- **Instructions to follow**: Exactly reproduce the lines of the listing below from the one containing "left elbow: (366, 300)" through the one containing "right shoulder: (2028, 790)". Skip the images.

------------------------------------

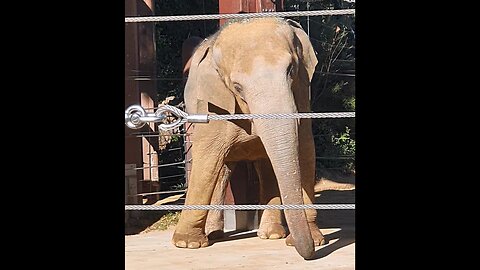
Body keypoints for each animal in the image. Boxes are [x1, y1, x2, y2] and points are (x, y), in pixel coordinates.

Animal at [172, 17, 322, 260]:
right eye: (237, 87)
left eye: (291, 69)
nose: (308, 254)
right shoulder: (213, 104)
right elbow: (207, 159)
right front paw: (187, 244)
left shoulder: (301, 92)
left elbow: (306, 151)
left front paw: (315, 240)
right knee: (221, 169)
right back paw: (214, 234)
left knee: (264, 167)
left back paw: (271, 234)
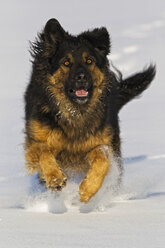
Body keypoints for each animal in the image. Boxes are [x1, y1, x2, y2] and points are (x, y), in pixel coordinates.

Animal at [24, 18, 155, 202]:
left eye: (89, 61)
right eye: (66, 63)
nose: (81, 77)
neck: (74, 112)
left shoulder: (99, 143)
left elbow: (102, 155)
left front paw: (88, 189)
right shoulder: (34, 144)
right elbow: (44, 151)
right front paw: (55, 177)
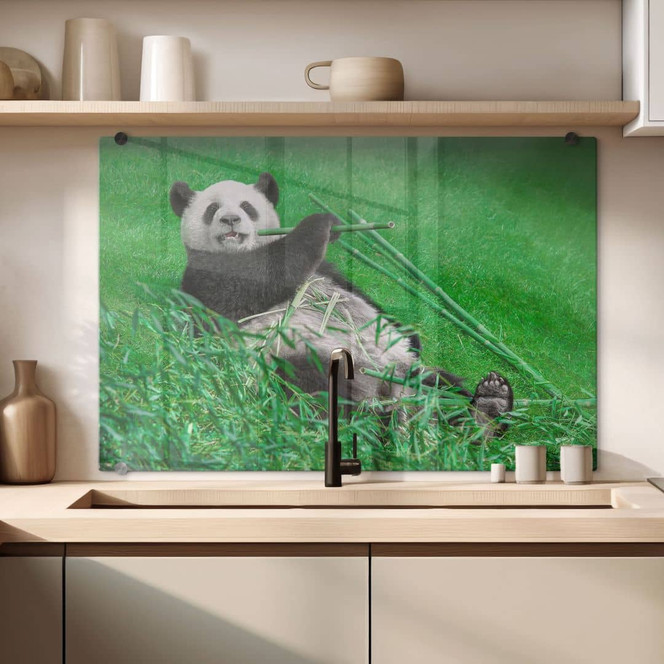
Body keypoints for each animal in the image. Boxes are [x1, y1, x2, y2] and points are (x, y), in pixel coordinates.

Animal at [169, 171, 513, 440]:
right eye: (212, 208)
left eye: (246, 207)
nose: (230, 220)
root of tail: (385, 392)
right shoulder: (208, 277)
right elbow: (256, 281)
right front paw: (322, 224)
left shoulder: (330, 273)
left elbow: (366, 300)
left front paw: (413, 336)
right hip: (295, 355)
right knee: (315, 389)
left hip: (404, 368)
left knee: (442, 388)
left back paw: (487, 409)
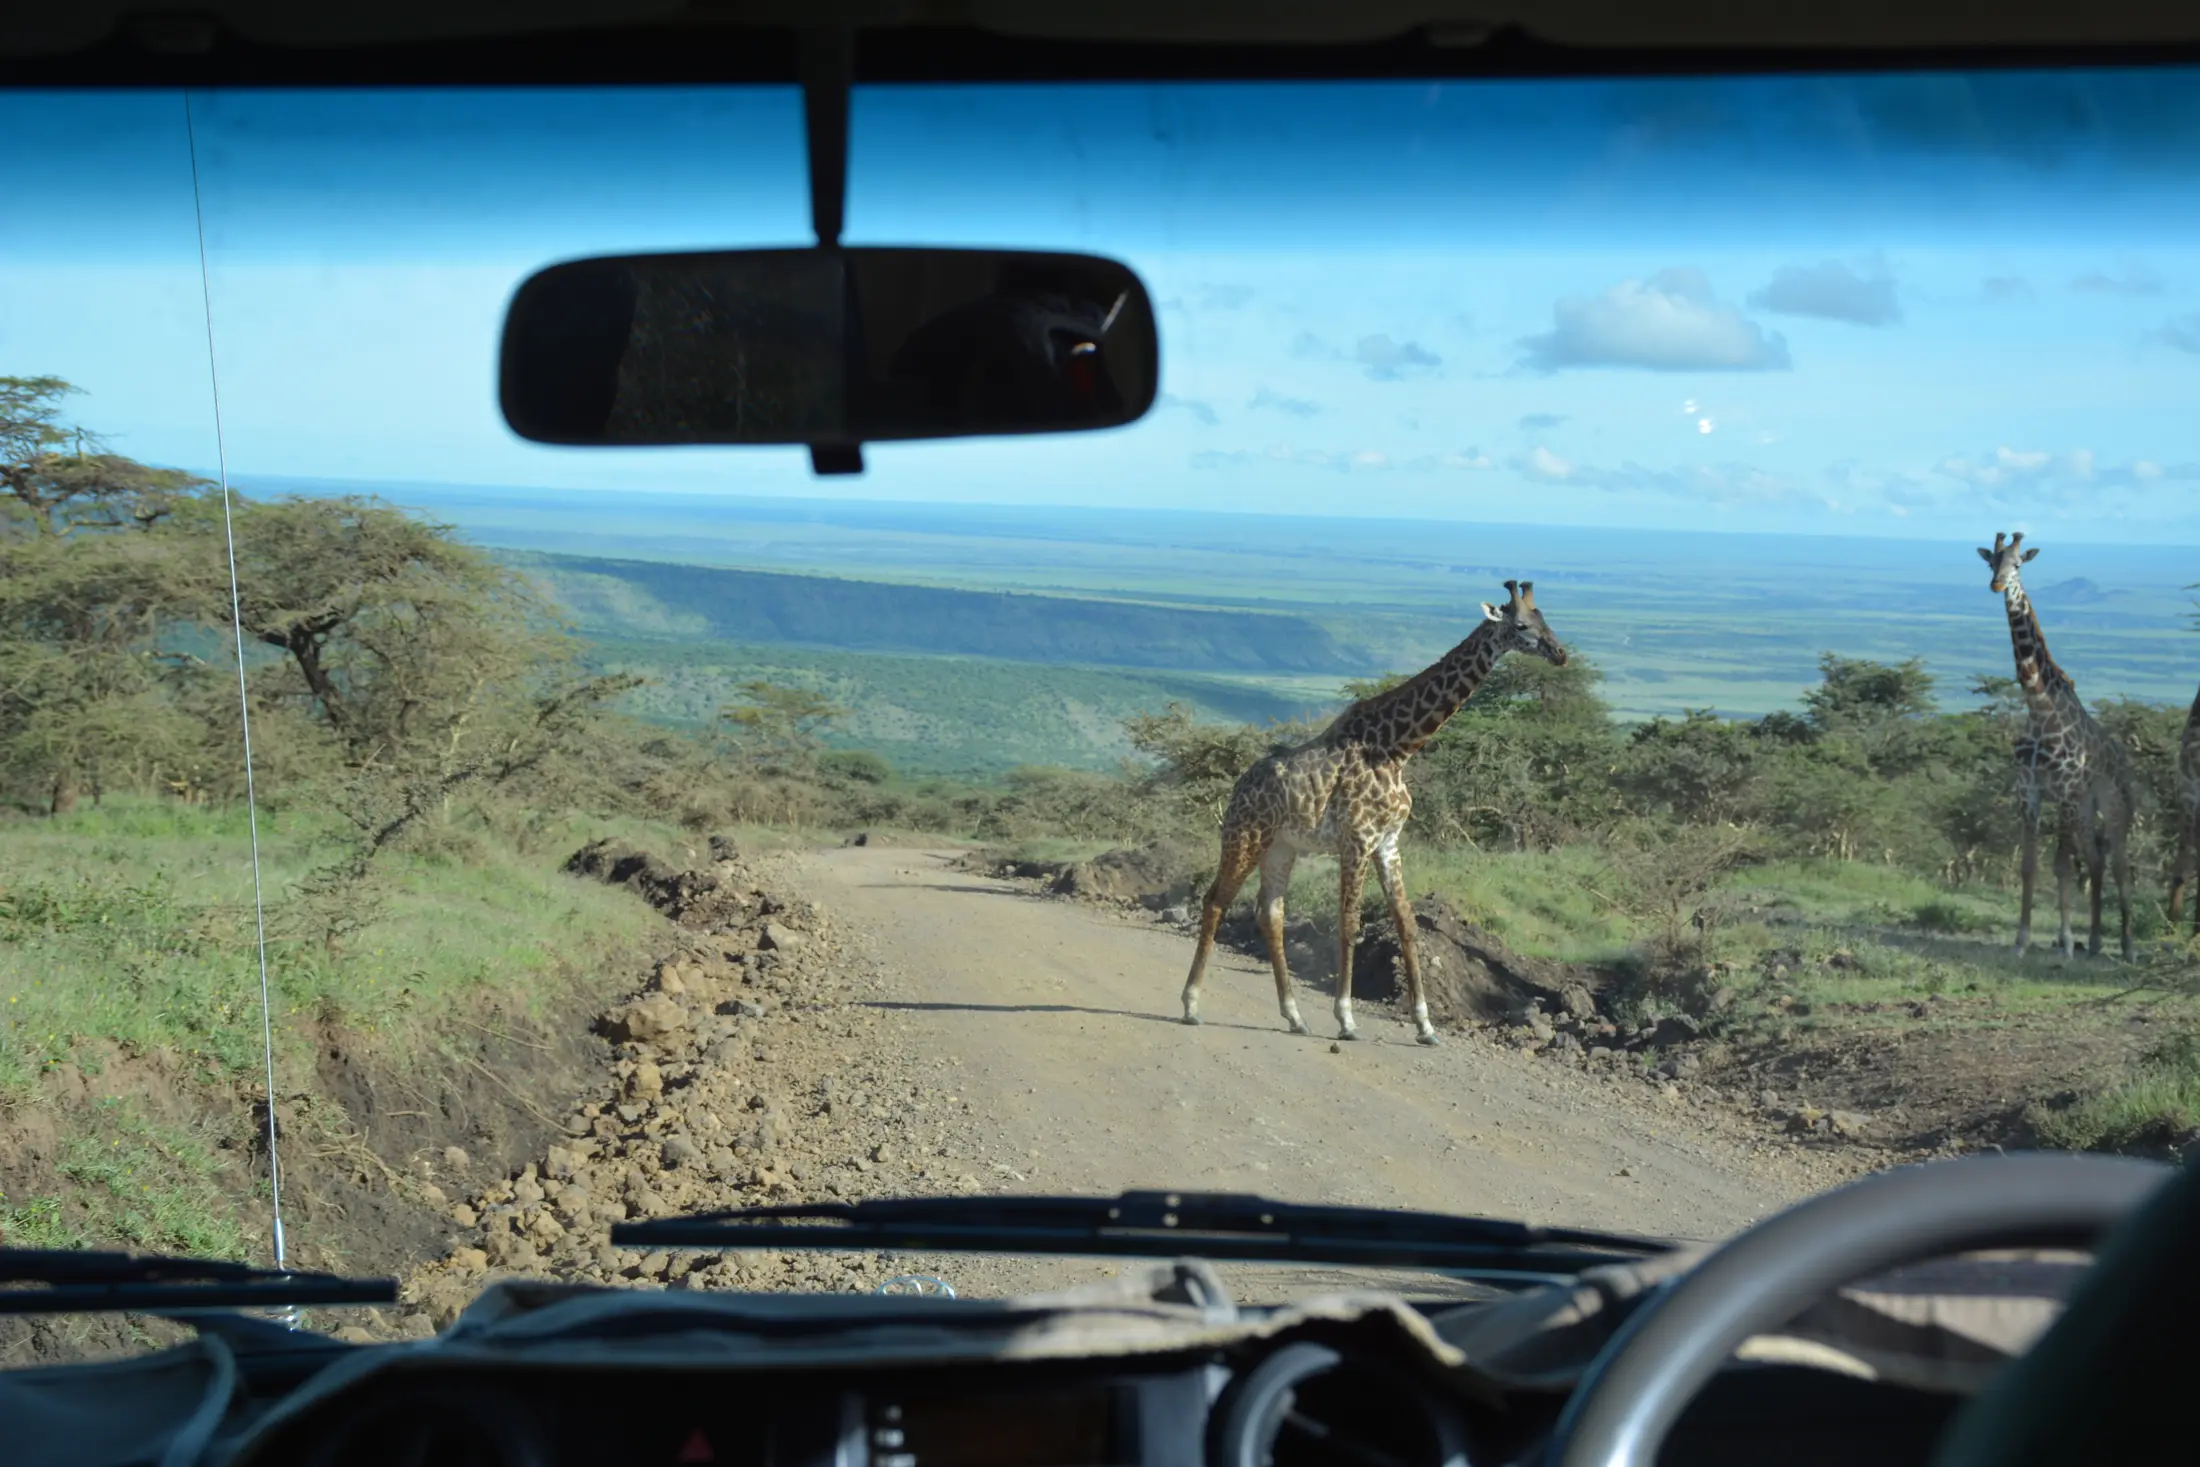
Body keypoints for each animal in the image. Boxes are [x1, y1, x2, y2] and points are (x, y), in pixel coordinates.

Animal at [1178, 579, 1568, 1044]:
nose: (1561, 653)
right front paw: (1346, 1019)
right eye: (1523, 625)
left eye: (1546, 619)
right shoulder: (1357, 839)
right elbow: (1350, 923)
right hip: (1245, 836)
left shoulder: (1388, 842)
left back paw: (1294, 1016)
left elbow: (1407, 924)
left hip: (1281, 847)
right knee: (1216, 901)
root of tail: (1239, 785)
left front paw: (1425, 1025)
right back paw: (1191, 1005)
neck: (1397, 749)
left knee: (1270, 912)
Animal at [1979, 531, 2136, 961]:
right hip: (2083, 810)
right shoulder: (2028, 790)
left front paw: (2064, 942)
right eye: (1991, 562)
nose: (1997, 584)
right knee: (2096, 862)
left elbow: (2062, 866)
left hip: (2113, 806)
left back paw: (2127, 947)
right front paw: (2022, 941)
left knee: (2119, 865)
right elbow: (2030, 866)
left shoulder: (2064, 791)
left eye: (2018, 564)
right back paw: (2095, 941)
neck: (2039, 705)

------------------------------------

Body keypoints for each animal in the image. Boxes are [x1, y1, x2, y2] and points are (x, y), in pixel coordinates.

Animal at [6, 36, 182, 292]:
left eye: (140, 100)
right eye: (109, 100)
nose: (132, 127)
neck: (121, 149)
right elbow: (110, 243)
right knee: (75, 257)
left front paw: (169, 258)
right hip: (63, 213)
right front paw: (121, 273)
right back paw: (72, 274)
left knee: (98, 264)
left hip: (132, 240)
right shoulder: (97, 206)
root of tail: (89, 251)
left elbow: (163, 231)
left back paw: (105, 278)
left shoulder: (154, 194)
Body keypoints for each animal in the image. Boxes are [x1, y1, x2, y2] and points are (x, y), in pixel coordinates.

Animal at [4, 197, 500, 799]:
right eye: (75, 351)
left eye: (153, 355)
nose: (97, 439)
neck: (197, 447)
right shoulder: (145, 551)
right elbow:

------------------------------------

- **Solution to this exercise**:
left elbow: (366, 300)
left front paw: (413, 336)
right hip: (295, 355)
right knee: (315, 389)
left hip: (404, 368)
left knee: (442, 388)
left back paw: (487, 409)
Body keypoints for each animal in the image. Boxes are [x1, y1, x2, y2] and points are (x, y), in pixel coordinates.

Animal at [1178, 579, 1568, 1044]:
nose: (1561, 653)
right front paw: (1346, 1019)
right eye: (1523, 625)
left eye: (1546, 619)
right shoulder: (1357, 839)
right elbow: (1350, 923)
right hip: (1245, 836)
left shoulder: (1388, 842)
left back paw: (1294, 1016)
left elbow: (1407, 924)
left hip: (1281, 847)
right knee: (1216, 901)
root of tail: (1239, 785)
left front paw: (1425, 1025)
right back paw: (1191, 1005)
neck: (1397, 749)
left knee: (1270, 912)
Animal at [1979, 531, 2136, 961]:
right hip: (2083, 810)
right shoulder: (2028, 790)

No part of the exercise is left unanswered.